• _Assignment_
Write the next part of the article on HP's Sprout Pro G2, starting after its last sentence.

• _Text_

--- START ---

HP’s Sprout Pro is here to remind us that Microsoft’s Surface Studio is not the original creativity-oriented PC, let alone the most creative.
Two years ago, the original Sprout debuted with integrated cameras that could turn 3D objects into 2D or 3D digital images, and a projector that worked with a unique touch-sensitive workspace to manipulate those objects. A Pro version followed last year. But now with the Creators Edition of Windows 10 almost upon us, it looks like it's time may have finally come – and a 'second-generation' Sprout Pro G2 brings an upgraded set of talents to a market that may finally be ready for it.
Announced Tuesday at CES in Las Vegas, the upgraded Sprout Pro will have Intel’s 7th-generation Kaby Lake desktop CPU, specifically the quad-core 2.9GHz Core i7-7700T with integrated Intel HD Graphics 630. The Entry 3D model will have Nvidia’s GeForce GT 960M mobile GPU with 2GB of GDDR5 memory. The vertical display is a generously sized 23.8-inch Full HD (1920x1080) with 10-point touch. Storage is a 1TB PCIe SSHD. Pricing isn’t set yet, but the original Sprout currently starts at £1,899 plus VAT. The Sprout Pro G2 s expected to ship in March.
The Sprout Pro G2 is slightly slimmer and taller than the first generation Sprout Pro, and over 2kg lighter. HP also visually trimmed its profile by using more black-clad surfaces.
What makes the Sprout Pro unique are its Touch Mat and Sprout Illuminator. The 21.3-inch Touch Mat is the Sprout Pro’s second display, which lays on your work surface. The Sprout Illuminator is an array of components cantilevered over the top of the PC, including an Full-HD DLP projector that beams the second display’s image onto the Touch Mat. The Touch Mat can take 20-point touch input as well as a digital stylus, so you can write, draw, or use your hands. The display now projects in a more imaging-friendly 3:2 proportion.
You create images using the Illuminator’s 14.6MP downward-facing camera, working with HP software to create 2D or 3D images of objects you hold underneath it. (This is now the only camera the Sprout Pro uses, where the original Sprout also had an Intel RealSense camera.) By comparison, the Surface Studio and the dual-display computer expected from Dell offer digital work surfaces but no integrated image-creation capabilities.

--- END ---

• _Data to examine_
--- START ---

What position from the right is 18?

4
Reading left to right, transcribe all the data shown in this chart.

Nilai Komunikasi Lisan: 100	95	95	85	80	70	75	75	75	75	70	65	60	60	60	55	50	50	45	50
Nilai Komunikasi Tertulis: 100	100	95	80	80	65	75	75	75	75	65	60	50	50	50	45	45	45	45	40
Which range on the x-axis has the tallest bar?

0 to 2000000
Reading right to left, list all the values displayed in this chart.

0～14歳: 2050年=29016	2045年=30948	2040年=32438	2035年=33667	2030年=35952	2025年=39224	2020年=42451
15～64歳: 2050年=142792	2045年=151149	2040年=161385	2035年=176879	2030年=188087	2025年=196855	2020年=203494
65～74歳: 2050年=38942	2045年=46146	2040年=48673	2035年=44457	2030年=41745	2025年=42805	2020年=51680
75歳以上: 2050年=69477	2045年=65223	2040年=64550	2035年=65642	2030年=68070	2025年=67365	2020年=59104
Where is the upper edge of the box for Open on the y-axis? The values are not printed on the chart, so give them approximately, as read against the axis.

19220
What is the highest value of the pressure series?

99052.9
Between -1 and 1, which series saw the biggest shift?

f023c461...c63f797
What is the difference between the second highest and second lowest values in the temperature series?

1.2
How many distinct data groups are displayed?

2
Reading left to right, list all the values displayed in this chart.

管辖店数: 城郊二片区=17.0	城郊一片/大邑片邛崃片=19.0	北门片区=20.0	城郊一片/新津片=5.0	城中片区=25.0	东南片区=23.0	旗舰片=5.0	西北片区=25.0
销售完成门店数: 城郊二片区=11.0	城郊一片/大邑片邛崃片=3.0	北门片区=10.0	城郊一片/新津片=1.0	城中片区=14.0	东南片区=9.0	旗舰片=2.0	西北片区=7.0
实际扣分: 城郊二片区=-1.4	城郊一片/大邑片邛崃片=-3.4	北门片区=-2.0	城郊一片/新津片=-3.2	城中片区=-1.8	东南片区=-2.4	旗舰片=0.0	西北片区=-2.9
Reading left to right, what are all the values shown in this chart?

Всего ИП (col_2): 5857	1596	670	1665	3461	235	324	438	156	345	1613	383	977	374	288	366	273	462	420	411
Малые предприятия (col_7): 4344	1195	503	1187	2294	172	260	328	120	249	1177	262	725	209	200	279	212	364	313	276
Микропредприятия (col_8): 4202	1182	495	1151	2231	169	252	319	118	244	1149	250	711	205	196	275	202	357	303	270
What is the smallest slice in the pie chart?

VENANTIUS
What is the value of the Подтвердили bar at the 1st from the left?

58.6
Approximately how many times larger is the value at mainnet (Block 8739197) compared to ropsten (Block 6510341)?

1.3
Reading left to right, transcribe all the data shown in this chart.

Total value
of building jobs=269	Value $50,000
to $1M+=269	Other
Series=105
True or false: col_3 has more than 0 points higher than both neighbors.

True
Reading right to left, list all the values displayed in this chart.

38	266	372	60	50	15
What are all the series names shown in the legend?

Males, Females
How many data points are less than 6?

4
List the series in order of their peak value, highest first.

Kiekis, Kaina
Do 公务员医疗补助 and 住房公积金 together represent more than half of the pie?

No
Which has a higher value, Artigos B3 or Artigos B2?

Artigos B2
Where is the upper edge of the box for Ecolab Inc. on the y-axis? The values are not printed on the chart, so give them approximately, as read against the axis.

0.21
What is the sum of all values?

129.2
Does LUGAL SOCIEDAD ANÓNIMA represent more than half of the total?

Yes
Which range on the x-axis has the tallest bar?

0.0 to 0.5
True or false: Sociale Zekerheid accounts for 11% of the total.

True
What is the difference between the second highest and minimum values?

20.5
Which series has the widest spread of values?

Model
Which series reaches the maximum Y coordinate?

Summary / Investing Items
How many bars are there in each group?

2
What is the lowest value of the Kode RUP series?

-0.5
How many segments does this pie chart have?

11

--- END ---

• _Final answer_
The rise of Windows 10 goes hand in hand with many of the Sprout Pro’s improvements. The original Sprout had a proprietary, full-screen Workspace interface for image creation, because Windows 8.1 didn’t quite offer what HP needed. But users balked at having to learn something new. “We spent a lot of time trying to hide Windows, but we found people wanted to work with it anyway,” admitted HP Distinguished Technologist Brad Short, adding, “People felt trapped in the app.”
The 3D capabilities coming with the Creators Update play right into the Sprout’s strengths. The Sprout Pro will work with any Windows app that supports a digitizer, offering a more discreet array of WorkTools icons along the bottom of the screen. “We’re exposing the features of Sprout in the apps they’re familiar with,” Short explained.
While you can see the appeal of the Sprout Pro to creatives, its features are resonating most in three markets, Short said: education, manufacturing, and retail. These are niches, to be sure, but large and lucrative ones. In education, where the project-based learning now in vogue has students making digital presentations and videos, “it’s not just 3D printing but AR and VR,” he explained. The Sprout’s ability to turn any small object into a 2D or 3D image makes it “great for quick-and-dirty content creation,” Short said.
In manufacturing, the Sprout’s projection capabilities are helping train workers on assembly lines, and in retail, it’s an interactive tool. HP showed an example from European retail giant Media Markt, where customers use the Sprout to choose a decorative vinyl wrap for their appliances and rotate the mock-up to decide whether they like it. “People love the large interactive surface,” Short said.